→ INSTRUCTIONS TO FOLLOW:
Report every line of the records below that includes the string "storage".

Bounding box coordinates

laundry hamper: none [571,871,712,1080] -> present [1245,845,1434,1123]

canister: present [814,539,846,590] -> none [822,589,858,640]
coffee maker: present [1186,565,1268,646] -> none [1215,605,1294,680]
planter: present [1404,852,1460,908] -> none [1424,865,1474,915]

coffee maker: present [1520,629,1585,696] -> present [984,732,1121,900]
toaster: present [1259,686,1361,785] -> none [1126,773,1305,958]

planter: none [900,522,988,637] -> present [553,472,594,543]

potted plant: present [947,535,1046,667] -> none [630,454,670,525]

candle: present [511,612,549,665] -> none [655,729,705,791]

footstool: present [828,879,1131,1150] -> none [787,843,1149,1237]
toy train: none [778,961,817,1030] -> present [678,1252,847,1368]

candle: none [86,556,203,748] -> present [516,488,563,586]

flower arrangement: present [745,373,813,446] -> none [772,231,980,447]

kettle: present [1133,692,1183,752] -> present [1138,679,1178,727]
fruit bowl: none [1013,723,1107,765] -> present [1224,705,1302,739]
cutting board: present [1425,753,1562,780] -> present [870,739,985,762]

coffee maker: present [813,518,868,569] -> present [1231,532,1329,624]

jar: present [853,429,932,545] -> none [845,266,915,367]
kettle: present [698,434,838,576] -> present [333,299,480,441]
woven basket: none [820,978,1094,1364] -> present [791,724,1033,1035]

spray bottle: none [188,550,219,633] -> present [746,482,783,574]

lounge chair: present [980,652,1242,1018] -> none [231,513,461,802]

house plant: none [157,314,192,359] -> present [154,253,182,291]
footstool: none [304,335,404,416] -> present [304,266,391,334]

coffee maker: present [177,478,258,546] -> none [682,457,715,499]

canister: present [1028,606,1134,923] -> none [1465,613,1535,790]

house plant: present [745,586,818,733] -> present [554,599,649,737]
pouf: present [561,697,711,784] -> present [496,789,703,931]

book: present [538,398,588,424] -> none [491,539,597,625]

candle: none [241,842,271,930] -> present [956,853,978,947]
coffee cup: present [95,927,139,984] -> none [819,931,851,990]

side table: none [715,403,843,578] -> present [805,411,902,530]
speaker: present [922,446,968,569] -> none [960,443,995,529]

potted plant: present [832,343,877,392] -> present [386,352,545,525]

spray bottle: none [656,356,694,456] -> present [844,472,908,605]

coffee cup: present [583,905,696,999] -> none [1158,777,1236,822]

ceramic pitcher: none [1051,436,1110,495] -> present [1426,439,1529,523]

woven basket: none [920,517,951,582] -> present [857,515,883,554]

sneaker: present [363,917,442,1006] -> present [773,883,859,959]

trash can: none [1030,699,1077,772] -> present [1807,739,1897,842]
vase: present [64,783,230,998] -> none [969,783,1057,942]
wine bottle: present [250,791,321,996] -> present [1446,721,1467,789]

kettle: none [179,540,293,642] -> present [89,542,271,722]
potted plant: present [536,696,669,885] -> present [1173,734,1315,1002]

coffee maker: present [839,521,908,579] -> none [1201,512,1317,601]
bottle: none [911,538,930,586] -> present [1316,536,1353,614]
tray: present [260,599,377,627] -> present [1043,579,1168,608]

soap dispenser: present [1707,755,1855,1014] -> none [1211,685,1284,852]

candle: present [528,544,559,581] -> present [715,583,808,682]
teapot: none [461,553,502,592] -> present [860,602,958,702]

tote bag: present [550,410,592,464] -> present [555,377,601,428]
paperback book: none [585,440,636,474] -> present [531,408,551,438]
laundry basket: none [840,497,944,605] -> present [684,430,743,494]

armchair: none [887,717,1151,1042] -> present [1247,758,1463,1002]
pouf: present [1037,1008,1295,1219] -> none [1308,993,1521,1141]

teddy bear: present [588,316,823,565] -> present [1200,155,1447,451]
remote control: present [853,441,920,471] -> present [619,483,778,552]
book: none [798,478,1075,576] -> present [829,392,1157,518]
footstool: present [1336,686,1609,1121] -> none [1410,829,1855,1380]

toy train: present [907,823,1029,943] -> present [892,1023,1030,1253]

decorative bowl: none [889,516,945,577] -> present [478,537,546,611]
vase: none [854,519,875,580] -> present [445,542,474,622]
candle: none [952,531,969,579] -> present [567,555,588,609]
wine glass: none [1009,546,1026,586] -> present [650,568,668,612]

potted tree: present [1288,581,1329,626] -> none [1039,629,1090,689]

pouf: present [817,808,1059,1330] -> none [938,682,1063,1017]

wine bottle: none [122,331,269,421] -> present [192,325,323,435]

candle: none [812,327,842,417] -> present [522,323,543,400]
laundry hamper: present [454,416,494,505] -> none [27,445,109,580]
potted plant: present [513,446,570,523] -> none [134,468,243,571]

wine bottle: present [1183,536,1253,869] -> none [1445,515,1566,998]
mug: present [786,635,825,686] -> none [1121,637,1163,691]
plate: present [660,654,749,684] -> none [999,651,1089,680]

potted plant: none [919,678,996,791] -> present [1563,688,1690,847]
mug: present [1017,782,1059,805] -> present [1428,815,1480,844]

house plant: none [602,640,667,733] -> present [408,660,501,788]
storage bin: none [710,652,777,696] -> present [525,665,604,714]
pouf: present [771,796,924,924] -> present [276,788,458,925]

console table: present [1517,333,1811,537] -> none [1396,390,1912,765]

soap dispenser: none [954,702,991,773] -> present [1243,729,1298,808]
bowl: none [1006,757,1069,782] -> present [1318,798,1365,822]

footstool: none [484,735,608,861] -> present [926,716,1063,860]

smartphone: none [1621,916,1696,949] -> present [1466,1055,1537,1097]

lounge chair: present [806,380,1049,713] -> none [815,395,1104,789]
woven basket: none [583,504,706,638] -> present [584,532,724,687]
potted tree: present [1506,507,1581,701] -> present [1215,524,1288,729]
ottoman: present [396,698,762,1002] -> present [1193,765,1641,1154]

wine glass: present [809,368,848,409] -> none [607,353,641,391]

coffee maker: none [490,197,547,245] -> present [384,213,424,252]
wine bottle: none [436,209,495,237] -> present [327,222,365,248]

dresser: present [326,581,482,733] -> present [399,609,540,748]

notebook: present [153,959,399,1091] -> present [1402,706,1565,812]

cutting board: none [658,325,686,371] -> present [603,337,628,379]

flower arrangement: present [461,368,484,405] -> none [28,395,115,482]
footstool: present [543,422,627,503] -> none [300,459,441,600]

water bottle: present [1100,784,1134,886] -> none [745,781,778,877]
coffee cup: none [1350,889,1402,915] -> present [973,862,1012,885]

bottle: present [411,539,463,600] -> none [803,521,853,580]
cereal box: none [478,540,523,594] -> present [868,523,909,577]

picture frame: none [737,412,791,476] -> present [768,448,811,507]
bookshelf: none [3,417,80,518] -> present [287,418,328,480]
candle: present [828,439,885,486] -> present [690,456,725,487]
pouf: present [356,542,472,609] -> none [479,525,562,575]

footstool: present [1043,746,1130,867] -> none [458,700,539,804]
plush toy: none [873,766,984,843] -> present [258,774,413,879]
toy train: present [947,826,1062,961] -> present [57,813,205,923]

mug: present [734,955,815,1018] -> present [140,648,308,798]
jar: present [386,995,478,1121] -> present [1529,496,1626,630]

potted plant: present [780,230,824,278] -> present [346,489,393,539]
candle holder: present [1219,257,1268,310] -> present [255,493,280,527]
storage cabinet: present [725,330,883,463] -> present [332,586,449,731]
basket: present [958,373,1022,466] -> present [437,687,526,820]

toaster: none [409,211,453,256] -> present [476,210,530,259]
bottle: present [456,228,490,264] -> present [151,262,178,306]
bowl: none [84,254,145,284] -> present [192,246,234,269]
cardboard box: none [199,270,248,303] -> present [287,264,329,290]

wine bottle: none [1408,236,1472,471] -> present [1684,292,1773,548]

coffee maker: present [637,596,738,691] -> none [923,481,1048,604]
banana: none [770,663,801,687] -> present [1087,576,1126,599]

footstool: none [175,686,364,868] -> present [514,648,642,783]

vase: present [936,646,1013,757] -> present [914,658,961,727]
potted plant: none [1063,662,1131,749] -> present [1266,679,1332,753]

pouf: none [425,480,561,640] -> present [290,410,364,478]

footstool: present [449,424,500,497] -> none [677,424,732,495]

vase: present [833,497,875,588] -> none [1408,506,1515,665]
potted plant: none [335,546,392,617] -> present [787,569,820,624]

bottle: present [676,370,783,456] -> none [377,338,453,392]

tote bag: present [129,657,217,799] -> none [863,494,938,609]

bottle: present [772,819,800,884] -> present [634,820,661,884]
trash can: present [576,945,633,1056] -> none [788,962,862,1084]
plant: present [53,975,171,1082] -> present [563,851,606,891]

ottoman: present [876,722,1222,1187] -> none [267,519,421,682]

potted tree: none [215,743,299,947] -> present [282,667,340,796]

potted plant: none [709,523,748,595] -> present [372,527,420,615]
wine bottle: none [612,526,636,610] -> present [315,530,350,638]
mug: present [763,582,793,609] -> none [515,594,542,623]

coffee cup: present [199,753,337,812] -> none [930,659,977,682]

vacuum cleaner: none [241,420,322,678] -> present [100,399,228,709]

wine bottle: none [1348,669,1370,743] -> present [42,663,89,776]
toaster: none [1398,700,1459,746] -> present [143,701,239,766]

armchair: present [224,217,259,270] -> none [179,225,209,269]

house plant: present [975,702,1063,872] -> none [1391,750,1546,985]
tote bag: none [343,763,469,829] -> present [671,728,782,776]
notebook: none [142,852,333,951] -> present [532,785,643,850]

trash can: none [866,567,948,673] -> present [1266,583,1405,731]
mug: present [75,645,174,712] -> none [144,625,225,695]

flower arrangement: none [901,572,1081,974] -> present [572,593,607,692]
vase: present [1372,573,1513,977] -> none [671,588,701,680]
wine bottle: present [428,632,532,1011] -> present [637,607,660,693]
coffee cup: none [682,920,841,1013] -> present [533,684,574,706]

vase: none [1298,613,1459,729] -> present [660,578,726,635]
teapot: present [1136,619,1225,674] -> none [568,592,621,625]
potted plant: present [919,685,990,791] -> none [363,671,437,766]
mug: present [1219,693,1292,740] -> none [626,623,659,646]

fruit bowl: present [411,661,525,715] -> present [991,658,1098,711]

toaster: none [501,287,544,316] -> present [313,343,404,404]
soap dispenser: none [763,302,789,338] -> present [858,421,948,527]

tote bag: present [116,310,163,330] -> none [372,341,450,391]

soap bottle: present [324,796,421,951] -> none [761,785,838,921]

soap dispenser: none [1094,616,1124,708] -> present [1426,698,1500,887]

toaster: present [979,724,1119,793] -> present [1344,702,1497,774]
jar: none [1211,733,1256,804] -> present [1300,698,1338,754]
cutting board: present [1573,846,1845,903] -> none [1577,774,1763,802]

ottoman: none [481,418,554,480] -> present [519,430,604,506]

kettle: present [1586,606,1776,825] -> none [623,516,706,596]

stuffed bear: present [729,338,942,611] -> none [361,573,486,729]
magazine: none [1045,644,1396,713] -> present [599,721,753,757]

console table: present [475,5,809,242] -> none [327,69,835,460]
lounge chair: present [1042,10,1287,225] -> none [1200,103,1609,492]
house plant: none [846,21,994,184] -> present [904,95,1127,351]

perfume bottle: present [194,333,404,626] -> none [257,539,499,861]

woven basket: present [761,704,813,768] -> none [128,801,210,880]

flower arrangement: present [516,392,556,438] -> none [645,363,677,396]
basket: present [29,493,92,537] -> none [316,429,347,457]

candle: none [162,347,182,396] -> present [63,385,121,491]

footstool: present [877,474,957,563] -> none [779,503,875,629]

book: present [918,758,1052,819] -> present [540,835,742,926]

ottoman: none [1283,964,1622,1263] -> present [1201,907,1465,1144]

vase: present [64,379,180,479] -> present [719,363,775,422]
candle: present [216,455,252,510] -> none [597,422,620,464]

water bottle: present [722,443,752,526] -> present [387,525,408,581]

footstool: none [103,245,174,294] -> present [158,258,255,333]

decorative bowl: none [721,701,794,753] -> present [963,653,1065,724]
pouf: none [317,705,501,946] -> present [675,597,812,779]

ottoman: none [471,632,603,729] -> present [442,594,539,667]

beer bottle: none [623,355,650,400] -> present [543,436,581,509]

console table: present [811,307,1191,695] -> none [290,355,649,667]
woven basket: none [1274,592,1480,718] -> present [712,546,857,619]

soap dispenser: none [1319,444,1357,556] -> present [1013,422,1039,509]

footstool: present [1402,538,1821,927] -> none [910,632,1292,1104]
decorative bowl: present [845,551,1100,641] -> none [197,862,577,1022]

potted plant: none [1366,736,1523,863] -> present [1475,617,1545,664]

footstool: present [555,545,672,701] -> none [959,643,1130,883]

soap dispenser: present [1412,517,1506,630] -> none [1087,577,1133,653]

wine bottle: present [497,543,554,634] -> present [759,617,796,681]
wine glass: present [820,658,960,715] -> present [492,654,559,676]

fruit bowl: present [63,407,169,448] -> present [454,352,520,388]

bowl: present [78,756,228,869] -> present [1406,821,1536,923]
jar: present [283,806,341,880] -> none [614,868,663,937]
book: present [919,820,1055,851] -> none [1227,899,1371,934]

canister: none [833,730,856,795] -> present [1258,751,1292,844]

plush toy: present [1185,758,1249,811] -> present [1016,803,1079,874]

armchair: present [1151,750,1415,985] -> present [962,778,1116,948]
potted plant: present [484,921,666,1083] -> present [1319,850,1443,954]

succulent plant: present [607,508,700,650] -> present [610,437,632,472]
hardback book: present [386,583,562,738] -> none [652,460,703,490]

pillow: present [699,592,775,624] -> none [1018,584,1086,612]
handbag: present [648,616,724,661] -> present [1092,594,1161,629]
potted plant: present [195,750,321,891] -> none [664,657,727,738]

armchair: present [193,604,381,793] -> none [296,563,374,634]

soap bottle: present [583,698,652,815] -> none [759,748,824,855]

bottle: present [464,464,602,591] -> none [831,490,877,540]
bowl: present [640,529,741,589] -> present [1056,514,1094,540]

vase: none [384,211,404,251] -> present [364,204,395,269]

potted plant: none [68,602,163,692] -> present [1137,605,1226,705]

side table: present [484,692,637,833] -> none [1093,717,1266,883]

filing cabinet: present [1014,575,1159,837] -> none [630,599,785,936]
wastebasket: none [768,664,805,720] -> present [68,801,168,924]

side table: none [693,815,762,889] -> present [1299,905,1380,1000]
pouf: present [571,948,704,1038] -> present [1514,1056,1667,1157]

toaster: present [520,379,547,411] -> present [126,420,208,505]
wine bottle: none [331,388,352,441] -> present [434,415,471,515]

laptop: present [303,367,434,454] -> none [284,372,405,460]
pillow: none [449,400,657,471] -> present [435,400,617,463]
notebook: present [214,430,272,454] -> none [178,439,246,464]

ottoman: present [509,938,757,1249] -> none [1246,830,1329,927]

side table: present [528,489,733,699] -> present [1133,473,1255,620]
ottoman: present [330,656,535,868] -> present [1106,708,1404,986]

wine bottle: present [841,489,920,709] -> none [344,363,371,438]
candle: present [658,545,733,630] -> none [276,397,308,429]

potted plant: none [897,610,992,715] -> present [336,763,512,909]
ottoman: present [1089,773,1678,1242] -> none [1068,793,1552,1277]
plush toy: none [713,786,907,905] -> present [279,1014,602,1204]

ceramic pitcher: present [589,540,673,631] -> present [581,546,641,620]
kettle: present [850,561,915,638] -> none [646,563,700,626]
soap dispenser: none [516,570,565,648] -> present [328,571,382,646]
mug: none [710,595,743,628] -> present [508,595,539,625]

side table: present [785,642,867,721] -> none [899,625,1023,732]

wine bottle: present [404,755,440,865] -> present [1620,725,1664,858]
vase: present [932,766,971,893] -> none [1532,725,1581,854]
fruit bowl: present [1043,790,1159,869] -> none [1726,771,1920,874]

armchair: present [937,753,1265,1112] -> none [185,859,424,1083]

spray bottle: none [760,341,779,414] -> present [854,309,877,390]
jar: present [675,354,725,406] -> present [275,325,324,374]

→ RESPONSE FOR THIS EXERCISE:
storage bin: none [710,652,777,696] -> present [525,665,604,714]
storage cabinet: present [725,330,883,463] -> present [332,586,449,731]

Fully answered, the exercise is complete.